HIV Med. 2016 Mar;17(3):196-205
The aim of the study was to determine the effect of alendronate (ALN ) on inflammatory markers and osteoprotegerin (OPG )/receptor activator of nuclear factor‐kappaB ligand (RANKL ), and to explore the associations of baseline systemic inflammation and vitamin D status on the bone mineral density (BMD ) response to ALN .
Eighty‐two HIV ‐positive patients with lumbar spine T ‐score ≤ −1.5 were randomized to ALN 70 mg weekly or placebo for 48 weeks; all received calcium carbonate 500 mg/vitamin D 3 200 IU twice daily. Serum C ‐telopeptide (CTx ) and BMD were assessed at baseline and week 48. Stored plasma samples in 70 subjects were assayed for levels of 25‐hydroxyvitamin D (25(OH )D ), OPG , RANKL , interleukin (IL )‐6 and soluble receptors for tumour necrosis factor (TNF )‐α 1 and 2 (sTNFR 1 and 2).

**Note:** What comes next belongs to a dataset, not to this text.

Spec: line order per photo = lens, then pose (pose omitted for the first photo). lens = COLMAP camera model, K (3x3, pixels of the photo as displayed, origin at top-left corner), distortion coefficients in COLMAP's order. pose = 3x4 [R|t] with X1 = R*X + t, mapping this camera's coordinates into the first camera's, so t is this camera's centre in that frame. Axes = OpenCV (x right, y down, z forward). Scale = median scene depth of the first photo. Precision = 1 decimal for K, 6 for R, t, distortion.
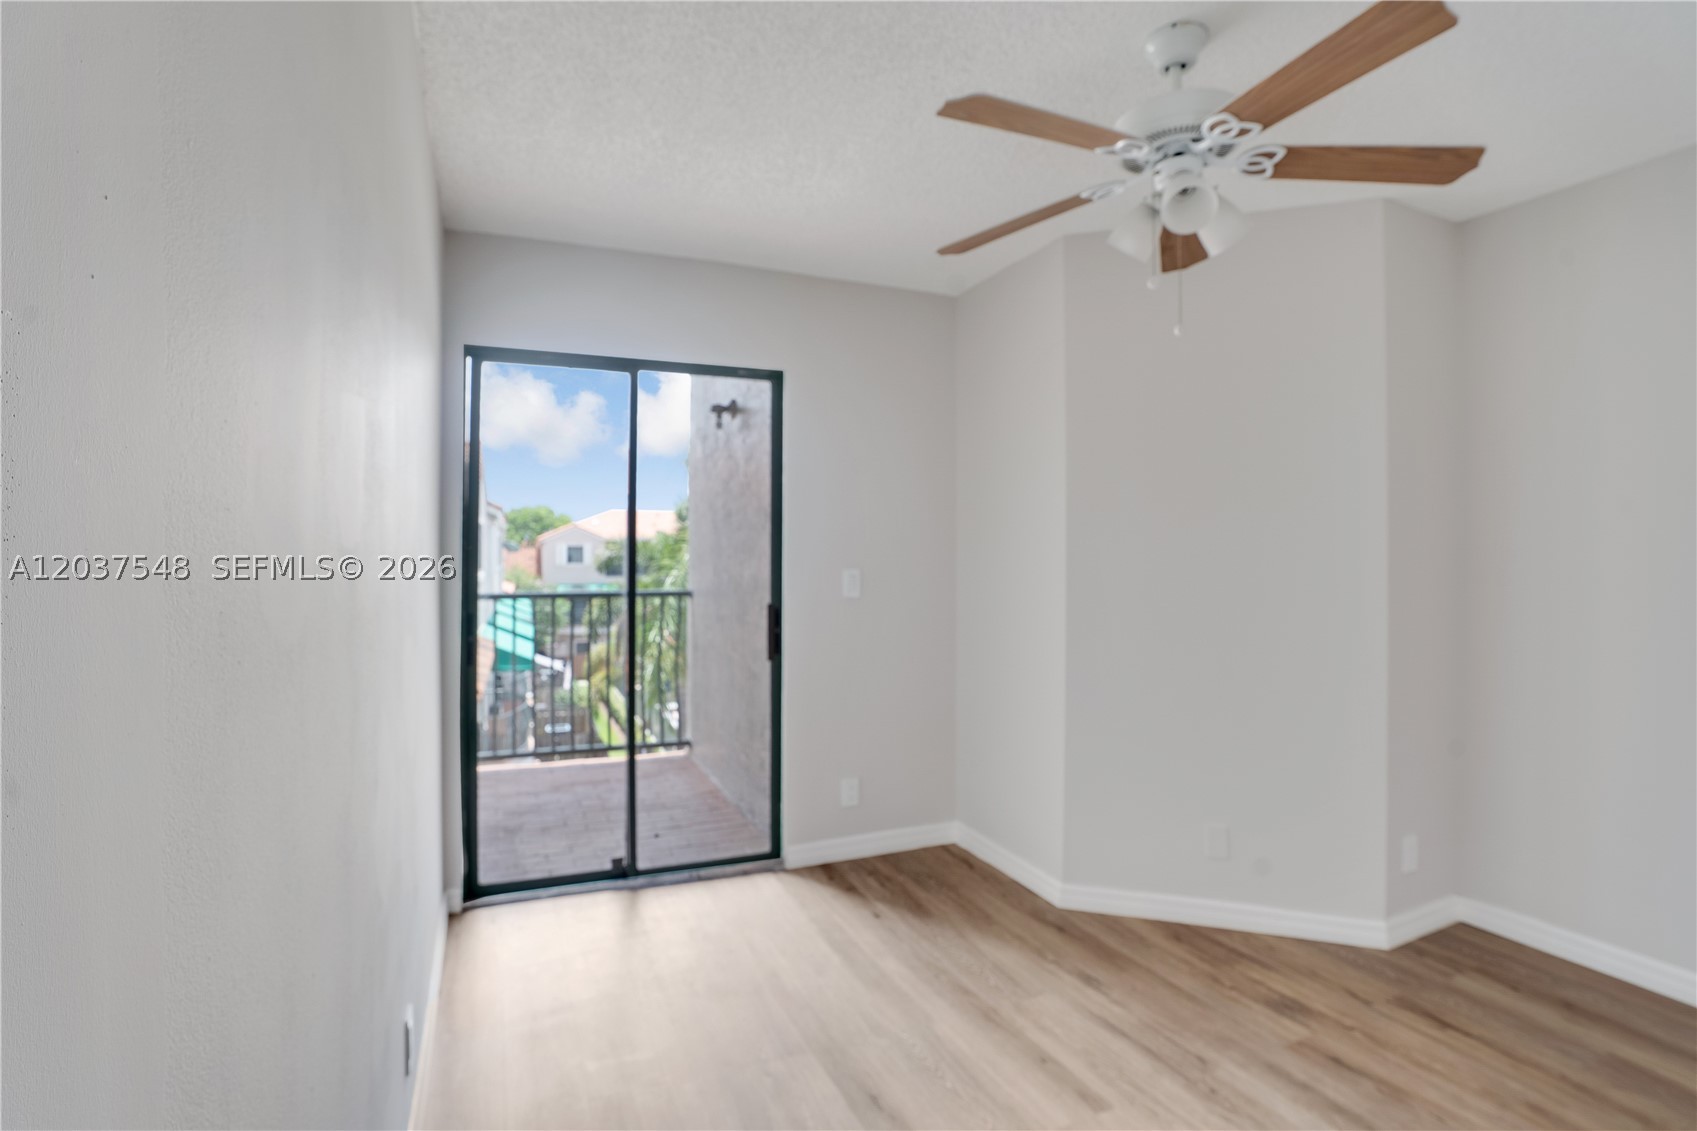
lens RADIAL K [[828.4, 0, 851.6], [0, 828.4, 561.7], [0, 0, 1]] dist [-0.063612, 0.020068]
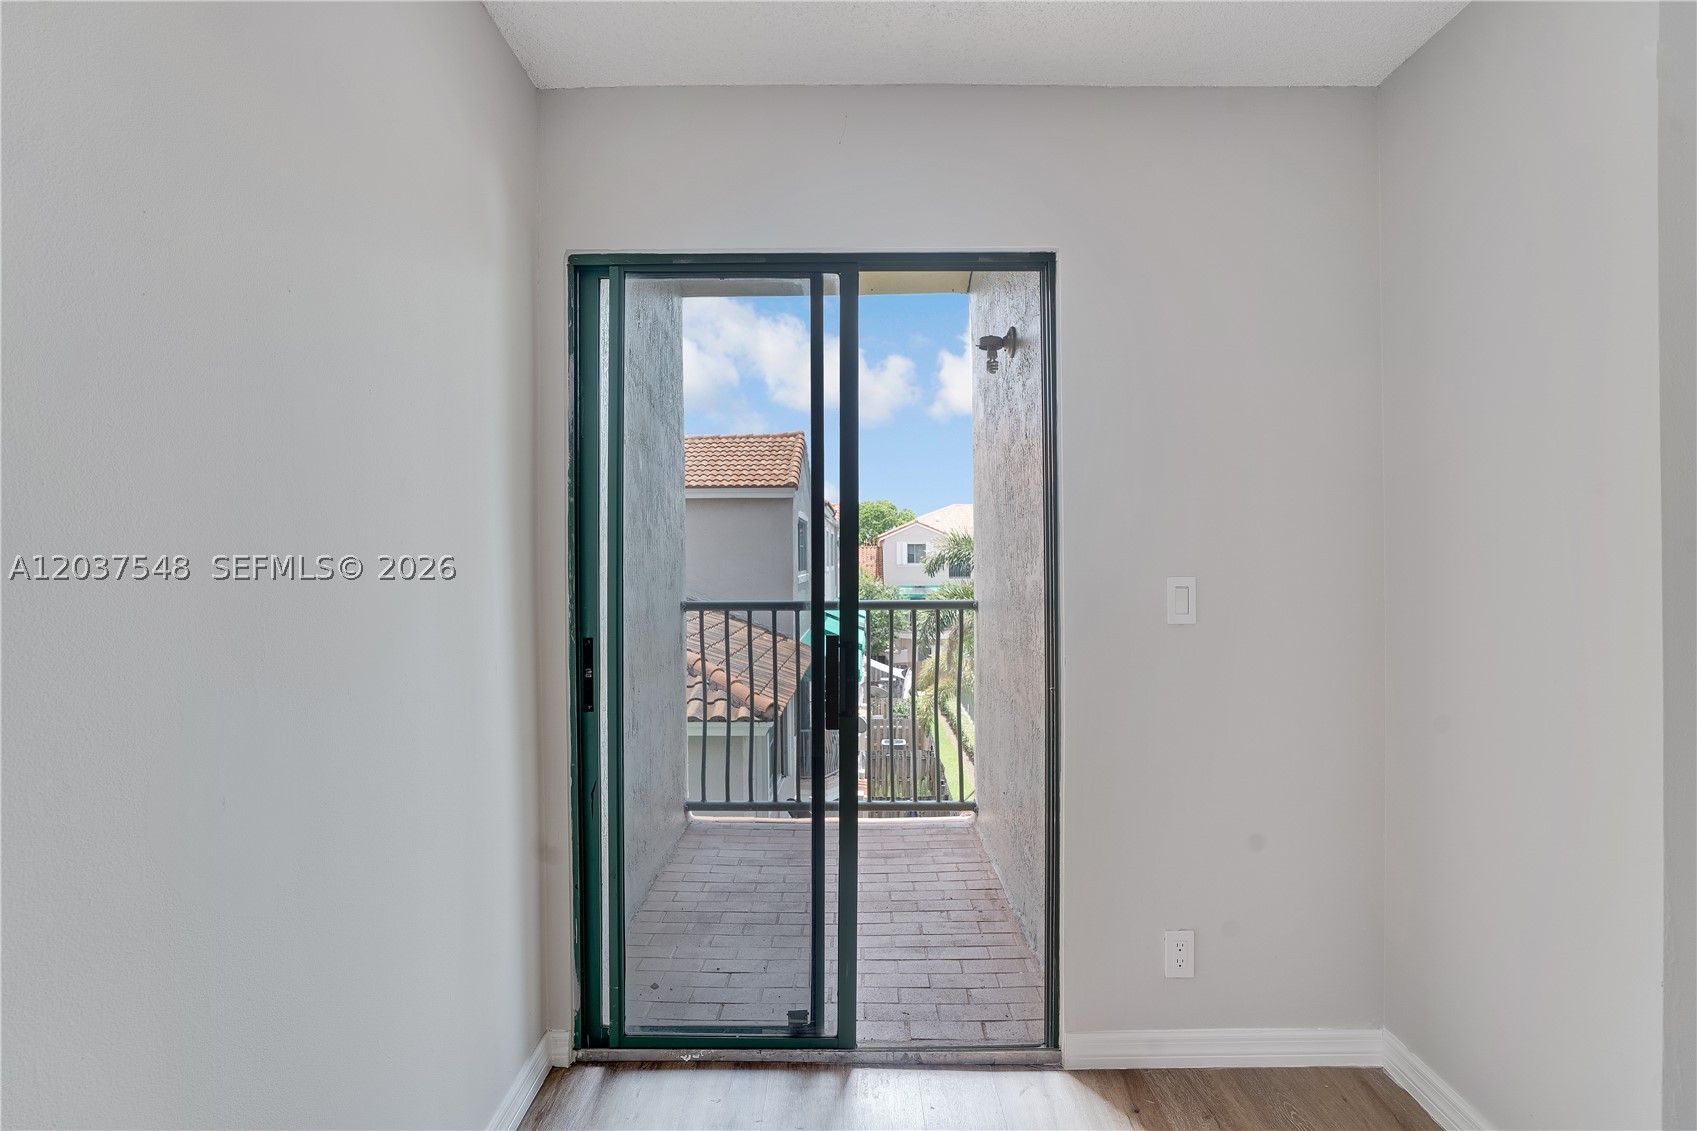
lens RADIAL K [[897.4, 0, 847.7], [0, 897.4, 556.1], [0, 0, 1]] dist [0.001208, -0.000040]
pose [[0.911534, -0.005026, -0.411194, 0.035227], [0.003027, 0.999980, -0.005513, -0.001702], [0.411214, 0.003780, 0.911531, 0.236927]]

ALN increased BMD more than placebo at both the lumbar spine (difference ALN − placebo 2.64%; P = 0.011) and the total hip (difference 2.27%; P = 0.016). No within‐ or between‐arm differences in OPG , RANKL or inflammatory markers were observed over 48 weeks. High baseline CTx and sTNFR2 were associated with a more robust BMD response to ALN over 48 weeks at the lumbar spine [difference 5.66%; 95% confidence interval (CI ) 3.50, 7.82; P < 0.0001] and total hip (difference 4.99%; 95% CI 2.40, 7.57; P = 0.0002), respectively. Baseline 25(OH )D < 32 ng/mL was associated with larger increases in total hip BMD over 48 weeks, independent of ALN treatment (P = 0.014).
Among HIV ‐positive patients, higher baseline bone resorption and TNF ‐α activity were associated with an increased BMD response to ALN . The greater BMD response in those with lower vitamin D reinforces the importance of vitamin D supplementation with bisphosphonate treatment.